Why not provide charitable care? | City Journal


With healthcare prices And Medical debt It is not surprising to see headlines calling for an expansion of government Medicaid programs To help the poorest patients. Another method existed, however, that would cover lower-income patients, avoiding Medicaid Poor health resultsand the cost to taxpayers is much lower.

Although few may be aware of it, nonprofit hospitals offer a private safety net that Americans can now sign up for. It’s called charitable care — and nonprofit hospitals should take it more seriously. If the government could give hospitals clearer guidelines, Americans could benefit from lower taxes, while fewer low-income patients would be sent to debt collectors.

tax authority Section 501(r) It requires all nonprofit hospitals exempt from federal and state taxes to establish a “financial assistance policy”—that is, to establish charitable programs that provide free or reduced care to low-income patients. Considering that 76 percent From America’s Community Hospitals nonprofit, philanthropic care should be within the reach of many Americans. one study I even found that one in three hospitals offer comprehensive charitable care to patients who make less than 200 percent of the federal poverty level—if that’s an industry standard everywhere, almost 90 million Americans May be eligible for charitable care.

But modern Evidence He points out that few Americans take advantage of this option. Many revenue-rich nonprofit hospitals do not provide enough charitable care to compensate $24 billion in tax breaks They get – in fact, they offer less than their for-profit counterparts. In 2019, hospitals reported spending $28 billion covers care without compensation, which sounds pretty impressive until you consider that the US spends $4 trillion annually on health care, so $28 billion is only 0.7 percent of all spending. The Kaiser Family Foundation found that in half of all reported hospitals, only charitable care accounted for 1.4 percent or less of operating expenses. This suggests that many hospitals could spend a lot more on charitable care, and that many eligible patients are not aware of the programmes.

Douglas Alden, counselor and attorney who works with organizations that help patients Charity applicationsWhen reviewing the percentages of nonprofit hospitals’ charitable care relative to total revenue, it is not uncommon to see less than 3% of their total revenue allocated to charitable care.

What can be done to increase the benefit of charitable care?
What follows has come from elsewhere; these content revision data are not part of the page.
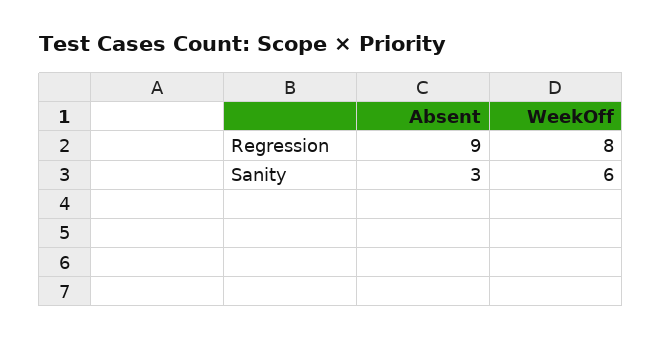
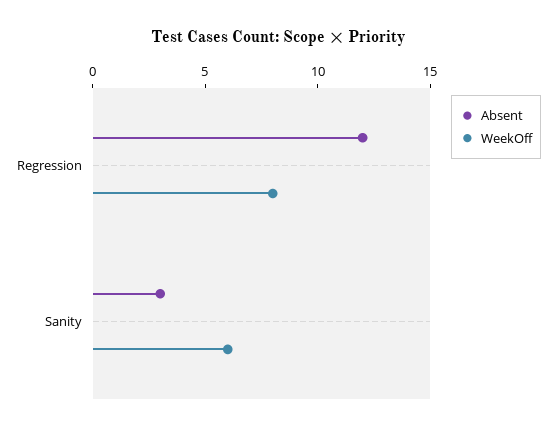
  {
    "Absent": {
-     "Regression": 9,
+     "Regression": 12,
      "Sanity": 3
    },
    "WeekOff": {
      "Regression": 8,
      "Sanity": 6
    }
  }

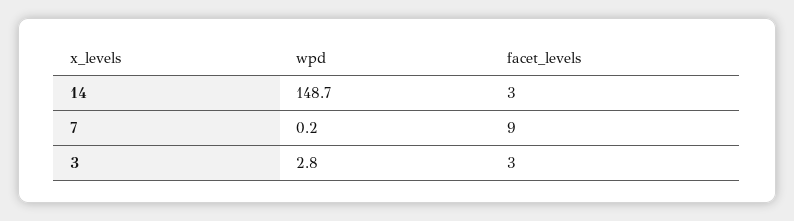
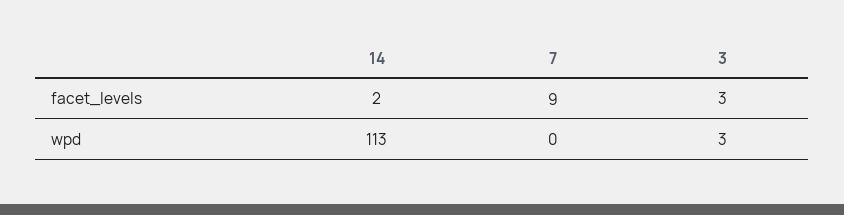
  {
    "wpd": {
-     "14": 148.7,
+     "14": 113,
      "7": 0.2,
      "3": 2.8
    },
    "facet_levels": {
-     "14": 3,
+     "14": 2,
      "7": 9,
      "3": 3
    }
  }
Most condition Governments have vague guidelines for charitable care, but few have effective ways of reviewing, updating or evaluating the performance of charitable care in hospitals. Many states also refer hospitals to report on charity care policies as they wish. Thus, hospitals face no accountability for lackluster philanthropic care policies, or for investing in neighborhood community projects that add more value to the hospital than to the community.

Small policy changes in the disclosure, transparency and reporting of hospital charitable care programs can make a big difference. Not all hospitals have the same resources; Nor do they serve communities of equal income. Each region has different needs, which means that solutions will look different from country to country. For some states, the answer could be as simple as removal The requirement to disclose an old printed newspaper advertisement and replacing them with intake disclosure forms to inform patients of charitable care options. For others, it can be a statewide minimum income setting for charitable care eligibility. For hospitals that have a history Illegal or dishonest practicesThe solution could be to create a formal sanction process for failure to provide proper charitable care.
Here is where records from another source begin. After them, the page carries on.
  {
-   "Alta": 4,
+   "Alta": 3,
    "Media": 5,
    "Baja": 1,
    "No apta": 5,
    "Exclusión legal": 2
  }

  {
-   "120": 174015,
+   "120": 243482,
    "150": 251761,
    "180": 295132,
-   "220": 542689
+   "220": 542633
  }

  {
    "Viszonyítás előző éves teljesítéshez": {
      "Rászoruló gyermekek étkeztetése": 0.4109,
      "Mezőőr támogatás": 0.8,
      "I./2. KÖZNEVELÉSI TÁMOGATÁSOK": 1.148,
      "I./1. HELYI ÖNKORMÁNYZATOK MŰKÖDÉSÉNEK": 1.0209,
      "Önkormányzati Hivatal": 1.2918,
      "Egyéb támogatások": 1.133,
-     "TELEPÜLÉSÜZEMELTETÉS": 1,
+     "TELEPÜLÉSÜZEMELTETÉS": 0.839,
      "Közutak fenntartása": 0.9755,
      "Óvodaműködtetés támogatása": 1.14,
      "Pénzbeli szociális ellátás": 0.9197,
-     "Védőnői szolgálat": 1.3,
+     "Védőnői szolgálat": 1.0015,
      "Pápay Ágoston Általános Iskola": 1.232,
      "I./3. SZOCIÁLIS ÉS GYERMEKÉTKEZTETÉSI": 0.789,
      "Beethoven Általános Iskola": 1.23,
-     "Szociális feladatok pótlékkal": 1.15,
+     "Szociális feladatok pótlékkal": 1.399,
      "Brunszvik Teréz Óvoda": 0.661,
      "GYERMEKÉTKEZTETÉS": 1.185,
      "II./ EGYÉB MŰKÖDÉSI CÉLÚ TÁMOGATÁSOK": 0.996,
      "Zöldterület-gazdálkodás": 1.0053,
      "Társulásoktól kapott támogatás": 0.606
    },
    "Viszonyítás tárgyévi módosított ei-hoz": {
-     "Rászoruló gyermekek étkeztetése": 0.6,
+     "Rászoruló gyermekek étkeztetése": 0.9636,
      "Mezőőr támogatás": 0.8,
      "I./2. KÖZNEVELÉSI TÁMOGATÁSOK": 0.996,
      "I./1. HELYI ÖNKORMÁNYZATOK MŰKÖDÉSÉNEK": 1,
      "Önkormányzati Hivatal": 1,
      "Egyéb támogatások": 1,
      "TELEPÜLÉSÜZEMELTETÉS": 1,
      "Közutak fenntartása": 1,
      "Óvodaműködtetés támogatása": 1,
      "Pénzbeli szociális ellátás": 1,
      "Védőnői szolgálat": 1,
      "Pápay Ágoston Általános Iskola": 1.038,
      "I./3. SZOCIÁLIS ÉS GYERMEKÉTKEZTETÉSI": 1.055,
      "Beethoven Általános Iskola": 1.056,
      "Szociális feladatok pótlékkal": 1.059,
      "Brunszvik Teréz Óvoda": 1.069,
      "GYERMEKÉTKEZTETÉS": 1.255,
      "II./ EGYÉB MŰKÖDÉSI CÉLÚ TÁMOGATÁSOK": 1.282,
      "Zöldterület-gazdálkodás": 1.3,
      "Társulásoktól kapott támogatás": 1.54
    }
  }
In some cases, states have held nonprofit hospitals responsible. Some courts I decided that underperforming hospitals should start paying state taxes. In addition, a few states, after a procedure Legislative scrutiny which exposed discrepancies in charitable care spending, calls for more transparency. But these cases are rare and do not necessarily increase the amount of charitable care provided to patients in need.

Nonprofit hospitals play a major role in communities and often save lives. But states have given these organizations billions of dollars in tax benefits, and they expect them to invest most of those savings in the communities they serve. With tax breaks comes community responsibility.

The debate over expanding Medicaid will continue. but with One in ten Adults saddled with medical debt, however Medicaid bulge to over 90 million registrantsNow is the time to do more than just hand out the coverage cards that are proven to deliver little value. We need to explore solutions that expand access.